● 本文テキスト:
ジョビ男的には「あいつ何見てんだ?」と思ってそうな顔。
後姿もいいね!
どこから見ても美しいジョウビタキ。
おーーっと!!
さっきから聞こえていた「フィッホ」の声の主。
藪から出てきてくれたベニマシコ雌。
これまた美しい横顔。
お口に何かついてるのは、食事中だったのかな?
可愛い♡
何となく胸の辺りが赤っぽい気がするけど。。。
もしかして、ベニマシコの若雄??
バズーカ軍団のおかげでベニマシコに会えた。
おそらく雌だと思うけど、まぁ性別はどちらでもいいや。
頭の上の抜けてる毛さえもが愛しい。
ベニちゃん、出てきてくれてありがとう!
冬の夕暮れ
北橋に差し掛かる手前で、カワラヒワ軍団とシジュウカラとジョビ男単独に出会った。
突然飛び立ったので撮影はできなかったが、この3種の混群なんて初めて見たよ。
北橋の上から遠くに見えるカワウの群れ。
<追記>首が白いのはウミウらしい
『自然散策が楽しくなる!見わけ・聞きわけ 野鳥図鑑』 著・叶内拓哉
ポツンとアオサギ。
冬の夕暮れ。
中の島を過ぎて西橋を渡る。
日光白根山が輝いていた。
南ブロックにいたダイサギ。
線路脇に咲いていたホトケノザ。
本日のゴール柳生駅。
間違って道の駅かぞわたらせ経由で歩いてしまったが、もっと近道があるようだ。

収集データ:

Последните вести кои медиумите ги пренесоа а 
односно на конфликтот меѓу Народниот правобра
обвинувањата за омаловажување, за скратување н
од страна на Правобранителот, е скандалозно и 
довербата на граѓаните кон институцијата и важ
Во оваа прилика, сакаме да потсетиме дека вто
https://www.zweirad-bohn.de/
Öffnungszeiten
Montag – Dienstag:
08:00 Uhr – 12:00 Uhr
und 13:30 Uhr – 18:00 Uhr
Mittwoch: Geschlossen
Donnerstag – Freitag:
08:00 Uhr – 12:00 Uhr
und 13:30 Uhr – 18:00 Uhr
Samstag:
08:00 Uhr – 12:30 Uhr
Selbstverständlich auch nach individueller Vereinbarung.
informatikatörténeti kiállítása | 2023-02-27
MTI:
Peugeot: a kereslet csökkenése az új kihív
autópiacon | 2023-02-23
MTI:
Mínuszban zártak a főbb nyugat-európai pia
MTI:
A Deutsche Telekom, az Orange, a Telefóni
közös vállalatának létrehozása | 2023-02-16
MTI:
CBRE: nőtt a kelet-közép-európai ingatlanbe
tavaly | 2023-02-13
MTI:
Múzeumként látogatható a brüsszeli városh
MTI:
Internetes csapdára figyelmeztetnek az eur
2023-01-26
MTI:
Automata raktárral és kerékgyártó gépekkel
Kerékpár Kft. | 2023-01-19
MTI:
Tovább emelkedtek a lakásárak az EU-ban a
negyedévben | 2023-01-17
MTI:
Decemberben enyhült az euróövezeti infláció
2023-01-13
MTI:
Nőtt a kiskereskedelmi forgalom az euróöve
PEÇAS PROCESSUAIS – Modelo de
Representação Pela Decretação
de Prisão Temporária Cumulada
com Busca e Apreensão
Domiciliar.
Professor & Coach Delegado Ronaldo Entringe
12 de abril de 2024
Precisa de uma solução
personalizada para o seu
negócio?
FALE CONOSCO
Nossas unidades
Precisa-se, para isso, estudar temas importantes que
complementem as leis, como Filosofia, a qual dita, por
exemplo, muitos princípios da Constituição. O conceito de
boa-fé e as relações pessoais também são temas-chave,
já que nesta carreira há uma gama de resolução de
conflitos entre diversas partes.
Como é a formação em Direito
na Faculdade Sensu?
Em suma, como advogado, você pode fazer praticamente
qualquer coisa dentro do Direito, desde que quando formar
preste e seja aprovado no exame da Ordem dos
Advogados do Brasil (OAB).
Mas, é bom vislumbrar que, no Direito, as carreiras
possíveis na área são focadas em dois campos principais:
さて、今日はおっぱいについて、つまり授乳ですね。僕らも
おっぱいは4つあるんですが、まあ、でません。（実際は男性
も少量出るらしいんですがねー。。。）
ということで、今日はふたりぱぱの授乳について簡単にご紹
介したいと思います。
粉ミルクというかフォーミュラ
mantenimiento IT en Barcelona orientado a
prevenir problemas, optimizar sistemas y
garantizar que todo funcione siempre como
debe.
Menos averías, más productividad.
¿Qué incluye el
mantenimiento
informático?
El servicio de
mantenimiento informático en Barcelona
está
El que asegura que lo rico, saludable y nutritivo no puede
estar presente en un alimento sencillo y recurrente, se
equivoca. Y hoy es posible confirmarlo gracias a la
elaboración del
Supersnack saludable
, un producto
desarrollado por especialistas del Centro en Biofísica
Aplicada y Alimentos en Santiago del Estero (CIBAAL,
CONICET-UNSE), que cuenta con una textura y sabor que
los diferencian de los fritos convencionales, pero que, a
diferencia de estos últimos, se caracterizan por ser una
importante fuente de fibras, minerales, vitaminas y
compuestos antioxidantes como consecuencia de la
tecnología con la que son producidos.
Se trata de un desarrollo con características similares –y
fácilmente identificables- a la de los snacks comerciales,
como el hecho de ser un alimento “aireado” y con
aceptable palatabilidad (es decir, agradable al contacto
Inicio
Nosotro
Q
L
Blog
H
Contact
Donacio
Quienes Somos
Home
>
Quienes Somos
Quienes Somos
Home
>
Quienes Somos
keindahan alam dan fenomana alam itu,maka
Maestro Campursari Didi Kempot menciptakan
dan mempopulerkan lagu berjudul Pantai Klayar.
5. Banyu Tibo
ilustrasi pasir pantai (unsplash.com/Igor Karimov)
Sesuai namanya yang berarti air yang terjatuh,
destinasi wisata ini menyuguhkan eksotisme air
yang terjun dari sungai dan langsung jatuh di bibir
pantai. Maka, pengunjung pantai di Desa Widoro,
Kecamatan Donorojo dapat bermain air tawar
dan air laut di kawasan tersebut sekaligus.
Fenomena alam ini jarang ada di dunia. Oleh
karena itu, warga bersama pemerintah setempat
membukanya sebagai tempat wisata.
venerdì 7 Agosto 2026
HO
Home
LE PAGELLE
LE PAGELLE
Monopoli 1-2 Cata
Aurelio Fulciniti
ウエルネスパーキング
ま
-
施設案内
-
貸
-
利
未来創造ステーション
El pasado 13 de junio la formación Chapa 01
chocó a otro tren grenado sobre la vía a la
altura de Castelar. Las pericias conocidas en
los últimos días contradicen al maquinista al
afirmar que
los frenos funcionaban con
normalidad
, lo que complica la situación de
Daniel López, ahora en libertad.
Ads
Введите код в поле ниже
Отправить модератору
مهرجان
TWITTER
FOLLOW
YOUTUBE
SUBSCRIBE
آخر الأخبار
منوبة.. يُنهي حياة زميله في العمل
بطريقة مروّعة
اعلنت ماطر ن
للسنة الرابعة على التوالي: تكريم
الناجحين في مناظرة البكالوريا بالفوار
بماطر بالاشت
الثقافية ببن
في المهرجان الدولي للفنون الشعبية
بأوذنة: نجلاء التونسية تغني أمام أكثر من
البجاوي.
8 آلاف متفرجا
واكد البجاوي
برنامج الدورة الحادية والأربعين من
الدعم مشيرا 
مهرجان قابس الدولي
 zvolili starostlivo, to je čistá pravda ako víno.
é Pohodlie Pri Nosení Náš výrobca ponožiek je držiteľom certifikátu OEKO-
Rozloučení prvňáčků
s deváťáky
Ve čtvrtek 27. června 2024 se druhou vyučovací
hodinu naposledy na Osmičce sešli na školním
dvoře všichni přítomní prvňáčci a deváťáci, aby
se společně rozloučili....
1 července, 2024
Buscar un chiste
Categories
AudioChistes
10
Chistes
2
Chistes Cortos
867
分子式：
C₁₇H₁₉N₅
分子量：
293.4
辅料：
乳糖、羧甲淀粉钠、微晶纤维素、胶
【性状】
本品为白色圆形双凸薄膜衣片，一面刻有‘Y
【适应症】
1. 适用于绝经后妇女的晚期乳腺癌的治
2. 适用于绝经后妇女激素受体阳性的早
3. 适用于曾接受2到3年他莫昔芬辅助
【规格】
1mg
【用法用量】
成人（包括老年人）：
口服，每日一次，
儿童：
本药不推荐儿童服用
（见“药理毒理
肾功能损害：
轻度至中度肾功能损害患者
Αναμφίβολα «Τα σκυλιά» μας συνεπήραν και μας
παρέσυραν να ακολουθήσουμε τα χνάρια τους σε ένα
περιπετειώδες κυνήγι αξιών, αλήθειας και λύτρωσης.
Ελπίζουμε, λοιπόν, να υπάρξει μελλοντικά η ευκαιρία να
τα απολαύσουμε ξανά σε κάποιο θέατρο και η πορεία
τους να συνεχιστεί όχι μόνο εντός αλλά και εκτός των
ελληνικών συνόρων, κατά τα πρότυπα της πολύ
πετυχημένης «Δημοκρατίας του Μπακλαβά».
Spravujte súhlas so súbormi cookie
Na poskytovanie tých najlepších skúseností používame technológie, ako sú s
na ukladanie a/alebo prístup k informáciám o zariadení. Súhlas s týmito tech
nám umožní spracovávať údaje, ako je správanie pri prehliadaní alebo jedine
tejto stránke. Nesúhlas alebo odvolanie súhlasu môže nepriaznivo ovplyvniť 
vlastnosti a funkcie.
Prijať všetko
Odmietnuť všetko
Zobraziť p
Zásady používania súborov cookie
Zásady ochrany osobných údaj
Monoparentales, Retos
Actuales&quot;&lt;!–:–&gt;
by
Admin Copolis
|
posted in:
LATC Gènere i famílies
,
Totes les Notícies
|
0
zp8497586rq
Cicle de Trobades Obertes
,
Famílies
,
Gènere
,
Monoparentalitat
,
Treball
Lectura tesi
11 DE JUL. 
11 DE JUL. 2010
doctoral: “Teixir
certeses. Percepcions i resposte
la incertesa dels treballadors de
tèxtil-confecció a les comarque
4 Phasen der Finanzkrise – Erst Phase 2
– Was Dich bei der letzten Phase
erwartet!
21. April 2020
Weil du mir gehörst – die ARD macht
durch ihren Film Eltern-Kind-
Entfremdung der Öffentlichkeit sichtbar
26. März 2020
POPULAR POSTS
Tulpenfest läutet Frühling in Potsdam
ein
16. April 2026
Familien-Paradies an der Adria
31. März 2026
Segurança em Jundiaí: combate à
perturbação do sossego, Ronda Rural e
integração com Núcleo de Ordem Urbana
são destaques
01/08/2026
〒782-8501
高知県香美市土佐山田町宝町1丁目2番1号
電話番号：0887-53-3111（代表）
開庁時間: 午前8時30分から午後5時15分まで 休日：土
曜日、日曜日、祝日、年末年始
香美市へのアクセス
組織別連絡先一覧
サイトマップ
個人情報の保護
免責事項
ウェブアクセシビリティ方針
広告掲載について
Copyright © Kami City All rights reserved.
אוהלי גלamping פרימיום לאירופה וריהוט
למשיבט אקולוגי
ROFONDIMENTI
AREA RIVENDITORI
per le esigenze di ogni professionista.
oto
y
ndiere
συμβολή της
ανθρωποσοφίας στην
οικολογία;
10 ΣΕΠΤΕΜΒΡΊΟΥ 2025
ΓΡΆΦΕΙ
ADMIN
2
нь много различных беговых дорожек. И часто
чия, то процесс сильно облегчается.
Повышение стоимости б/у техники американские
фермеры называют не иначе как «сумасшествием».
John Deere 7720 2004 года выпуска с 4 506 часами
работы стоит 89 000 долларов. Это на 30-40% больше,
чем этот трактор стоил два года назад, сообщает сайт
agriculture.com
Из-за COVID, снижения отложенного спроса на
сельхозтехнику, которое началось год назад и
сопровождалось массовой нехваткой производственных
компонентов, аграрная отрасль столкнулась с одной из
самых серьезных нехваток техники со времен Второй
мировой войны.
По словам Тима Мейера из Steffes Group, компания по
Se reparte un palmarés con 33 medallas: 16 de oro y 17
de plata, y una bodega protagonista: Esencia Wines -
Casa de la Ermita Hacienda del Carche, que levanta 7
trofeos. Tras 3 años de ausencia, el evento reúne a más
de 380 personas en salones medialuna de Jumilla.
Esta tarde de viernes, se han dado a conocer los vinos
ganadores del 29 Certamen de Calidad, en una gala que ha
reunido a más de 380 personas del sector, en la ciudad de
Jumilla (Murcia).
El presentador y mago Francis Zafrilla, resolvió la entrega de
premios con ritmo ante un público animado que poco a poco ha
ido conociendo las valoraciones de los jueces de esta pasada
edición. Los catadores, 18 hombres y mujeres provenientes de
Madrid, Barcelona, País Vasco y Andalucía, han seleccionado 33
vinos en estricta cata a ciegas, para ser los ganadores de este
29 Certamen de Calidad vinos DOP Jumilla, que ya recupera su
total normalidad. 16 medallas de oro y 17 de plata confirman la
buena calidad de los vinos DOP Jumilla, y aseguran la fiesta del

● 実施事項:
A: 野鳥観察の文章で、本日のゴールとされている駅はどこですか。
B: 野鳥観察の文章を、最後の文の後から書き継いでください。
上記の各行は参照しなくて構いません。

● 各課題の回答:
A: 柳生駅です。

B:
ちなみに、話題になった三県境(栃木・群馬・埼玉)は道の駅かぞわたらせのすぐ側にあるらしく、柳生駅から歩いて行く。
【埼玉県加須市・三県境】
https://www.city.kazo.lg.jp/soshiki/kitakawabenishi_shinkou/sankenkyou/6372.html
最後に
実は、前日に職場でとても嫌なことがあった。
まるで鉛が詰まったように胸が重苦しく頭も痛い。
普段は体調不良になること自体が殆どなく、早く寝てしまえば翌朝はスッキリするのに。
考えないようにしたいけどやはり考えてしまう。
きちんとやっているのに報われないのなら、もう辞めてしまおうか。
突然辞めるなどと非常識なことは性格的にできない。
ただ、翌々日の仕事は休みたいと思っていた。
家を出る時間はとっくに過ぎてしまい、開園の9:30にも間に合わなくなり。
それでも、楽しみにしていた渡良瀬遊水地だから、とにかく行ってこようと重い腰を上げる。
鳥を見ながら北ブロック周辺を歩いているうちに、胸のモヤモヤが軽くなり頭痛もいつしか消えていた。
これには心底驚いた。
自然の力ってすごい!
鳥さん達のおかげだわ。
家で寝てないで、渡良瀬遊水地に来てみてよかった。
そして、翌日は休まずいつものように出勤。
鳥好きの同僚に渡良瀬遊水地でのできごとを話していたら更に心が晴れた。
根本的な問題が解決した訳ではないけれど。
自分の心が悲鳴を上げた時。
ストレスに耐えられなくなった時。
どうやってそのストレスを解消するか。
嫌な気持ちを抱えた時間をいかに短く抑えるか。
過去10年間の登山を通じて自然の力は知っていたし、そのお陰で今までやってこられた。
ただそこにある自然に身を任せるだけで、どんよりした気持ちがこんなに晴れるとは。
改めて自然の偉大さを思い知らされる。
登山とバードウォッチング、私にはどちらも必要不可欠なのだと実感。
渡良瀬遊水地はお気に入りのエリアとなった。
奥多摩や秩父よりも断然近いし、大混雑したターミナル駅を通らなくて済むのもいい。
今後、足繁く通いたいと思う。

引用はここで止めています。